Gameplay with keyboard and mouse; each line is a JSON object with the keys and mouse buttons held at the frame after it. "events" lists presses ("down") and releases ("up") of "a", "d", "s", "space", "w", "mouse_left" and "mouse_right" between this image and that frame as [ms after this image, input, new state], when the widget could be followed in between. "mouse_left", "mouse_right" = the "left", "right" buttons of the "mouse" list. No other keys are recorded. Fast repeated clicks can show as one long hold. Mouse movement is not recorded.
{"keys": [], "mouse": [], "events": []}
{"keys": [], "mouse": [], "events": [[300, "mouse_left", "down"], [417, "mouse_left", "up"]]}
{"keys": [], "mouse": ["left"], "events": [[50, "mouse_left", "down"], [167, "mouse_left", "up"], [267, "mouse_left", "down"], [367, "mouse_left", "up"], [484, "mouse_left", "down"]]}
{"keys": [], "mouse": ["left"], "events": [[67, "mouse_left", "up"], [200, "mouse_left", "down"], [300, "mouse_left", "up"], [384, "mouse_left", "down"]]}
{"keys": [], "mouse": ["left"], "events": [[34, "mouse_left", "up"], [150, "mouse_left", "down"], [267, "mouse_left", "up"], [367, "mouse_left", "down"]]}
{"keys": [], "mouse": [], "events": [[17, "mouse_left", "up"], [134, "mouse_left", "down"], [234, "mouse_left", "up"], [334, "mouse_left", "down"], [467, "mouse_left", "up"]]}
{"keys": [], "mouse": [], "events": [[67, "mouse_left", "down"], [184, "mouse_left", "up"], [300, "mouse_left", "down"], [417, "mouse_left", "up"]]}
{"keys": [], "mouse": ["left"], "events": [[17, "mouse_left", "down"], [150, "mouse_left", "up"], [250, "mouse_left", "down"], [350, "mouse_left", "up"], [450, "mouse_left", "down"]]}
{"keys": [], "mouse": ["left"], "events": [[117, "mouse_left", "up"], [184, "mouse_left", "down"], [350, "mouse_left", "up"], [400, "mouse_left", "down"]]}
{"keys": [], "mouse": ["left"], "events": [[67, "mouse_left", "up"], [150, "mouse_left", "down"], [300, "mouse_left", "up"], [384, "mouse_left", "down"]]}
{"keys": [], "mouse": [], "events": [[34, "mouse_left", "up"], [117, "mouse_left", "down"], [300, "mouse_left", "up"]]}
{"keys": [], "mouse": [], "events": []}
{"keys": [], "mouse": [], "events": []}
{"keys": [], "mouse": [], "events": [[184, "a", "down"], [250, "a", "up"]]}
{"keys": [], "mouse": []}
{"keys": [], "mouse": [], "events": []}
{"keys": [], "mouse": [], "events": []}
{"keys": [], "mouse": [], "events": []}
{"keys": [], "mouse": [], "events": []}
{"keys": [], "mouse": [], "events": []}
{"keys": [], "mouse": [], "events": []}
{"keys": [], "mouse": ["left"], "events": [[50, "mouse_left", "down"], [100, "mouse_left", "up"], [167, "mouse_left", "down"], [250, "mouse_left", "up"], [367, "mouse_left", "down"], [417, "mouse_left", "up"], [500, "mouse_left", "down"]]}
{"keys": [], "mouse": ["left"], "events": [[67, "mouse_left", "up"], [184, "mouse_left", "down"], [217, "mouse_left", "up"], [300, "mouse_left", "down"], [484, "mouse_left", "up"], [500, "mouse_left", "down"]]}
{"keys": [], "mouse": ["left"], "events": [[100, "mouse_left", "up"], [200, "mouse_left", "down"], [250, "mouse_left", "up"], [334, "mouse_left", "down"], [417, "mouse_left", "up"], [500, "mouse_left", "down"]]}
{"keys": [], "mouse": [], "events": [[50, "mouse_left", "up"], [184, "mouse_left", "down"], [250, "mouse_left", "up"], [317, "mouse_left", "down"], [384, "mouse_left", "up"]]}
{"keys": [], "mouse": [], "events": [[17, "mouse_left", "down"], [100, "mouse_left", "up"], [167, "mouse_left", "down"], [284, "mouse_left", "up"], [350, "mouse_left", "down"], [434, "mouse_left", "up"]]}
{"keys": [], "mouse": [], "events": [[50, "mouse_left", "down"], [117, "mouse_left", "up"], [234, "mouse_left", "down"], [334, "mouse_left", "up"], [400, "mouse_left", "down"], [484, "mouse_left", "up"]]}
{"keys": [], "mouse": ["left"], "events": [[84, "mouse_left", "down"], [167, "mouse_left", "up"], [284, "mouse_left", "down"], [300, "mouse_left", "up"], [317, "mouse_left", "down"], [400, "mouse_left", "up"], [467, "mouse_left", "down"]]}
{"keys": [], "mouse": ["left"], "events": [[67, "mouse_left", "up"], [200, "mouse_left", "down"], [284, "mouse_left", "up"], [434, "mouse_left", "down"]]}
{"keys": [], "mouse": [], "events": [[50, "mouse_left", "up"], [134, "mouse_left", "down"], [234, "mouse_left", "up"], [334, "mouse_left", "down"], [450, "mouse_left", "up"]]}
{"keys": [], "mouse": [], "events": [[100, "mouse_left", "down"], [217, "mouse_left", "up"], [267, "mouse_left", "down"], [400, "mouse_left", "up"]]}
------------------------------
> _Task details_: Using the listing above, print every entry verbatim.

> _Response to the task_:
Gameplay with keyboard and mouse; each line is a JSON object with the keys and mouse buttons held at the frame after it. "events" lists presses ("down") and releases ("up") of "a", "d", "s", "space", "w", "mouse_left" and "mouse_right" between this image and that frame as [ms after this image, input, new state], when the widget could be followed in between. "mouse_left", "mouse_right" = the "left", "right" buttons of the "mouse" list. No other keys are recorded. Fast repeated clicks can show as one long hold. Mouse movement is not recorded.
{"keys": [], "mouse": [], "events": []}
{"keys": [], "mouse": [], "events": [[300, "mouse_left", "down"], [417, "mouse_left", "up"]]}
{"keys": [], "mouse": ["left"], "events": [[50, "mouse_left", "down"], [167, "mouse_left", "up"], [267, "mouse_left", "down"], [367, "mouse_left", "up"], [484, "mouse_left", "down"]]}
{"keys": [], "mouse": ["left"], "events": [[67, "mouse_left", "up"], [200, "mouse_left", "down"], [300, "mouse_left", "up"], [384, "mouse_left", "down"]]}
{"keys": [], "mouse": ["left"], "events": [[34, "mouse_left", "up"], [150, "mouse_left", "down"], [267, "mouse_left", "up"], [367, "mouse_left", "down"]]}
{"keys": [], "mouse": [], "events": [[17, "mouse_left", "up"], [134, "mouse_left", "down"], [234, "mouse_left", "up"], [334, "mouse_left", "down"], [467, "mouse_left", "up"]]}
{"keys": [], "mouse": [], "events": [[67, "mouse_left", "down"], [184, "mouse_left", "up"], [300, "mouse_left", "down"], [417, "mouse_left", "up"]]}
{"keys": [], "mouse": ["left"], "events": [[17, "mouse_left", "down"], [150, "mouse_left", "up"], [250, "mouse_left", "down"], [350, "mouse_left", "up"], [450, "mouse_left", "down"]]}
{"keys": [], "mouse": ["left"], "events": [[117, "mouse_left", "up"], [184, "mouse_left", "down"], [350, "mouse_left", "up"], [400, "mouse_left", "down"]]}
{"keys": [], "mouse": ["left"], "events": [[67, "mouse_left", "up"], [150, "mouse_left", "down"], [300, "mouse_left", "up"], [384, "mouse_left", "down"]]}
{"keys": [], "mouse": [], "events": [[34, "mouse_left", "up"], [117, "mouse_left", "down"], [300, "mouse_left", "up"]]}
{"keys": [], "mouse": [], "events": []}
{"keys": [], "mouse": [], "events": []}
{"keys": [], "mouse": [], "events": [[184, "a", "down"], [250, "a", "up"]]}
{"keys": [], "mouse": []}
{"keys": [], "mouse": [], "events": []}
{"keys": [], "mouse": [], "events": []}
{"keys": [], "mouse": [], "events": []}
{"keys": [], "mouse": [], "events": []}
{"keys": [], "mouse": [], "events": []}
{"keys": [], "mouse": [], "events": []}
{"keys": [], "mouse": ["left"], "events": [[50, "mouse_left", "down"], [100, "mouse_left", "up"], [167, "mouse_left", "down"], [250, "mouse_left", "up"], [367, "mouse_left", "down"], [417, "mouse_left", "up"], [500, "mouse_left", "down"]]}
{"keys": [], "mouse": ["left"], "events": [[67, "mouse_left", "up"], [184, "mouse_left", "down"], [217, "mouse_left", "up"], [300, "mouse_left", "down"], [484, "mouse_left", "up"], [500, "mouse_left", "down"]]}
{"keys": [], "mouse": ["left"], "events": [[100, "mouse_left", "up"], [200, "mouse_left", "down"], [250, "mouse_left", "up"], [334, "mouse_left", "down"], [417, "mouse_left", "up"], [500, "mouse_left", "down"]]}
{"keys": [], "mouse": [], "events": [[50, "mouse_left", "up"], [184, "mouse_left", "down"], [250, "mouse_left", "up"], [317, "mouse_left", "down"], [384, "mouse_left", "up"]]}
{"keys": [], "mouse": [], "events": [[17, "mouse_left", "down"], [100, "mouse_left", "up"], [167, "mouse_left", "down"], [284, "mouse_left", "up"], [350, "mouse_left", "down"], [434, "mouse_left", "up"]]}
{"keys": [], "mouse": [], "events": [[50, "mouse_left", "down"], [117, "mouse_left", "up"], [234, "mouse_left", "down"], [334, "mouse_left", "up"], [400, "mouse_left", "down"], [484, "mouse_left", "up"]]}
{"keys": [], "mouse": ["left"], "events": [[84, "mouse_left", "down"], [167, "mouse_left", "up"], [284, "mouse_left", "down"], [300, "mouse_left", "up"], [317, "mouse_left", "down"], [400, "mouse_left", "up"], [467, "mouse_left", "down"]]}
{"keys": [], "mouse": ["left"], "events": [[67, "mouse_left", "up"], [200, "mouse_left", "down"], [284, "mouse_left", "up"], [434, "mouse_left", "down"]]}
{"keys": [], "mouse": [], "events": [[50, "mouse_left", "up"], [134, "mouse_left", "down"], [234, "mouse_left", "up"], [334, "mouse_left", "down"], [450, "mouse_left", "up"]]}
{"keys": [], "mouse": [], "events": [[100, "mouse_left", "down"], [217, "mouse_left", "up"], [267, "mouse_left", "down"], [400, "mouse_left", "up"]]}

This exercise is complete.